A vida é engraçada, quando você pensa que está no fundo do poço, cai mais ainda, só que às vezes, ela joga uma corda para que você possa se salvar, e lhe cabe decidir se vai se enforcar com ela, ou criar forças para agarrá-la e subir.

A subida não é fácil, mas vale a pena cada gota de suor.

— Esqueça isso, vamos voltar a dormir – ele disse selando meus lábios.

— Já é quase hora do almoço, Kim Junmyeon – sorri enquanto me levantava.

Caminhei até a sala e abri a porta para pegar o jornal, mas quase o soltei quando vi a notícia em destaque.

— Que cara é essa? – Junmyeon surgiu andando até mim, e quando olhou as letras impressas no papel, teve a mesma reação que eu.

Fim de guerra

Eu não poderia me sentir mais feliz.

De repente um par de braços me rodearam, sorri olhando para seu rosto.

— Parece que a Alemanha perdeu – ele disse lamentando, enquanto lia o resto da notícia.

— De que importa quem vence e quem ganha, se no fim quem se foi nunca mais vai voltar?

Ele sorriu concordando.

A guerra pode ter tirado muita coisa de mim, pode ter mexido seriamente com o meu psicológico e com o meu jeito de ver o mundo, mas não conseguiu tirar minha vontade de viver, pelo contrário só me mostrou os reais motivos pelos quais eu deveria lutar: Pelas pessoas que eu amo, e pela minha própria liberdade.
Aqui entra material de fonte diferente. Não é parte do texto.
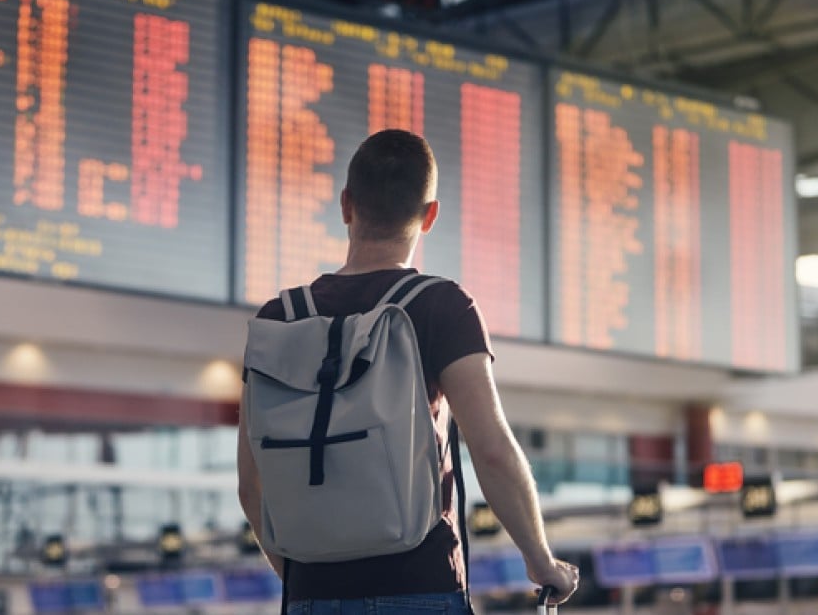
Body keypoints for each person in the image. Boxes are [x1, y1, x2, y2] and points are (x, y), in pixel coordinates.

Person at [238, 129, 578, 613]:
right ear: (430, 215)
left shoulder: (279, 318)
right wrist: (542, 563)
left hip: (312, 592)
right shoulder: (442, 307)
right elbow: (492, 449)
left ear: (345, 205)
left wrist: (304, 579)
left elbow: (251, 485)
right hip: (420, 582)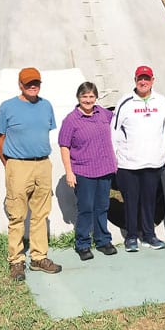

O que faremos, senão lutar?

 

"Não importa quantas mortes eu morra, eu nunca esquecerei

Não importa quantas vidas eu viva, eu nunca irei me arrepender

Tem um fogo dentro deste coração

E uma revolta prestes a explodir em chamas"


Notas Finais


Então, gente, espero que tenha ficado tudo em claro, qualquer coisa vocês podem perguntar, esses assuntos de guerra são realmente difíceis de explicar.
As músicas usadas foram This is War e Hurricane do 30 Seconds to Mars (ESCUTEM PQ É MUITO BOM)
As cidades (comunas) da França citadas existem realmente.
Front = Linha de frente de uma batalha.
Trincheira = Escavação feita no solo cuja profundidade e parapeito servem como abrigo aos combatentes.